Candace Compson


            “To me she was the beautiful one, she was my heart’s darling. That’s what I wrote the book about and I used the tools which seemed to me the proper tools to try to tell, try to draw the picture of Caddy.” ~ William Faulkner

Caddy is the most important, and most elusive character of the Sound and the Fury, however she isn’t a literary representation in any conventional sense. She is the central part of each section, narrated by her individual brothers, then by Faulkner himself. Yet Caddy has no 1st person narrative voice and the reader and the comes to know her through the varying perceptions throughout the novel. “Caddy is an extraordinary composite of personifications, symbols, attributes, associations, comparisons, and connections (Bloom 2).”

Caddy has a unique combination of dialogue and silence, of presence, and absence. Gwin C Monrose theorizes that as readers we are like Benjy, trying to say Caddy, but are unable; and that Faulkner’s feelings of frustration and failure stem from trying to portray a female character through a male perception. Faulkner himself admits to writing about Caddy as the sister he never had, and the daughter he lost as infant. When asked about why she wrote of her the way he did, and why she doesn’t have her own narrative section, he says:

         “That’s a good question, the explanation of that whole book is in that. It began with the picture of the little girl’s muddy drawers, climbing that tree to look in the parlor window with her brothers that didn’t have the courage to climb the tree waiting to see what she saw. And I tried to tell it with one brother, that wasn’t enough. I tried with another brother, that wasn’t enough. I tried with the third brother, because Caddy was still to me too beautiful and too moving to reduce her to telling what was going on, and that it would be more passionate to see her through somebody else’s eyes…to me she was the beautiful one, she was my heart’s darling. That’s what I wrote the book about and I used the tools which seemed to me the proper tools to try to tell, try to draw the picture of Caddy.”

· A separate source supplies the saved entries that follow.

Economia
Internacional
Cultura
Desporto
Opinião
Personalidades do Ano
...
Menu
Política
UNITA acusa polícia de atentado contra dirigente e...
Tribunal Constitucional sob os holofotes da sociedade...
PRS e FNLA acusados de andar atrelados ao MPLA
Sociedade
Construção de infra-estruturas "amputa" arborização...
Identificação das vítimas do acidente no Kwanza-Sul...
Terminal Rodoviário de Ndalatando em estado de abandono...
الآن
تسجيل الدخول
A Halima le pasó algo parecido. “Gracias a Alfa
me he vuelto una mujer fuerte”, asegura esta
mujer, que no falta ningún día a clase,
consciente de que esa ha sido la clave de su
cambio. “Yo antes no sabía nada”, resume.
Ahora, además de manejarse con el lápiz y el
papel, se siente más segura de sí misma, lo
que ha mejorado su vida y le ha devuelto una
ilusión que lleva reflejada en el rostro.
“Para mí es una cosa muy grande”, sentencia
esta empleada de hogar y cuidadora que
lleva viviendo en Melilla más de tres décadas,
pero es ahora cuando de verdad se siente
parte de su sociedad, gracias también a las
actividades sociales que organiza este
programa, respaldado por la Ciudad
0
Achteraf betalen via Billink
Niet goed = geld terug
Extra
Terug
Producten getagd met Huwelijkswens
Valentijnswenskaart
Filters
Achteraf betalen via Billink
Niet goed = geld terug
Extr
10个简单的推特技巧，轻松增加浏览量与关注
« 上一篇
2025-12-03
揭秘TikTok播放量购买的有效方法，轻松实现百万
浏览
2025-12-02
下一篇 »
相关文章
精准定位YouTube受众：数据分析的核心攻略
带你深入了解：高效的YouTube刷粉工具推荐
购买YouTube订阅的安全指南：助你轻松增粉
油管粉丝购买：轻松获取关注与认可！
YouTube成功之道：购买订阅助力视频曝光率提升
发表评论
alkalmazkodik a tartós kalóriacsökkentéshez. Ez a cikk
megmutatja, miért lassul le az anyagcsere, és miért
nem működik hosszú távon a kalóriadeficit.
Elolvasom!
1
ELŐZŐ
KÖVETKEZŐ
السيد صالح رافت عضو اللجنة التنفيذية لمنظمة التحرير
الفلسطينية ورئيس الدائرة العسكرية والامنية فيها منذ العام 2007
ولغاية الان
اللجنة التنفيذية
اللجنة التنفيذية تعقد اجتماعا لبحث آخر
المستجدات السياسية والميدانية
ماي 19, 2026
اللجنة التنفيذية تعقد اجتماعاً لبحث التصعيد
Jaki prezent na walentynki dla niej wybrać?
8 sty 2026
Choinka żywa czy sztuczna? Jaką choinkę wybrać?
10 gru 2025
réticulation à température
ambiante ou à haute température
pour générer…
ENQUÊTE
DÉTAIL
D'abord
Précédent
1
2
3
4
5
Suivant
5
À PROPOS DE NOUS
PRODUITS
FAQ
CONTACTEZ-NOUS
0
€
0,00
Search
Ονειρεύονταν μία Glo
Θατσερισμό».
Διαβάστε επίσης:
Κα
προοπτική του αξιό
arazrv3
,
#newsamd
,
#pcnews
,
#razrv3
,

Many critics, such as Gwin Monrose and Catherine Baum, fully praise the status of Caddy as a heroine. Baum suggests that the order of the four sections of the novel are a chronology of Caddy’s life: childhood, adolescence, womanhood. Both observe her compassionate maternal qualities, which are fully present in Benjy’s section of the novel. “Within Benjy’s narrative, Caddy speaks and acts maternally; she goes from a child to a mother, one he needs, reaffirming the maternal space connecting them (Monrose 408).” For Benjy, Caddy is the loving mother he never had, and when she is gone, represents loss itself.

Caddy’s compassion and selflessness are also obvious in Quentin section of narration. They have a very close relationship, each confiding in the other. Dalton Ames observes that Caddy speaks of Quentin as much as Quentin speaks of her, and says he would be jealous if they weren’t brother and sister. For Quentin, Caddy is obsession itself, and struggles with his view of her in incestuous context. Caddy however, doesn’t share the incestuous thoughts that Quentin has of her. In his post WWII appendix, Faulkner writes of Caddy’s love for her doomed brother Quentin:

 “Doomed and knew it; accepted the doom without either seeking or fleeing from it. Loved her brother despite him…she love him in spite of but because of the fact that he himself was incapable of love.”

Jason’s view of Caddy is one of disgust and whoredom, and is best summed up by the opening line of his narrative section, “once a bitch always a bitch, what I say.” Jason view of Caddy starkly contrasts Benjy and Quentin’s, which Douglas Hill Jr. feels “strengthens for the reader the view of Caddy in the previous narratives.” Jason cruelly mocks Caddy, and refuses to let her see her daughter, threatening to take her away or to send Benjy to an asylum in Jackson. Sally Page says that Caddy’s “exasperation with Jason makes her like, as Jason says, ‘a toy that’s wound up too tight and about to burst all to pieces.’ As Jason puts it, Caddy has nothing at stake, and her realization that she has lost everything breaks her.”

Baum also explores how Caddy’s admirable qualities: courage, curiosity, independence, and self-reliance which make her “beautiful and moving;” and how her eventual loss of these qualities is the true tragedy of the novel. Her complete selflessness ultimately leads to her downfall because of how everyone takes advantage of her. Baum traces the change in Caddy’s character through the relationships with all the men in her life: Benjy, Charlie, Dalton, Quentin, Herbert, Jason, and the Nazi general. By the end of the story Caddy has lost everything she loved, and her once great ability to love. “The wasteful loss of Caddy’s great capacity for compassion and sacrifice makes her fate the most unbearable and tragic doom in ‘The Sound and the Fury (Baum).”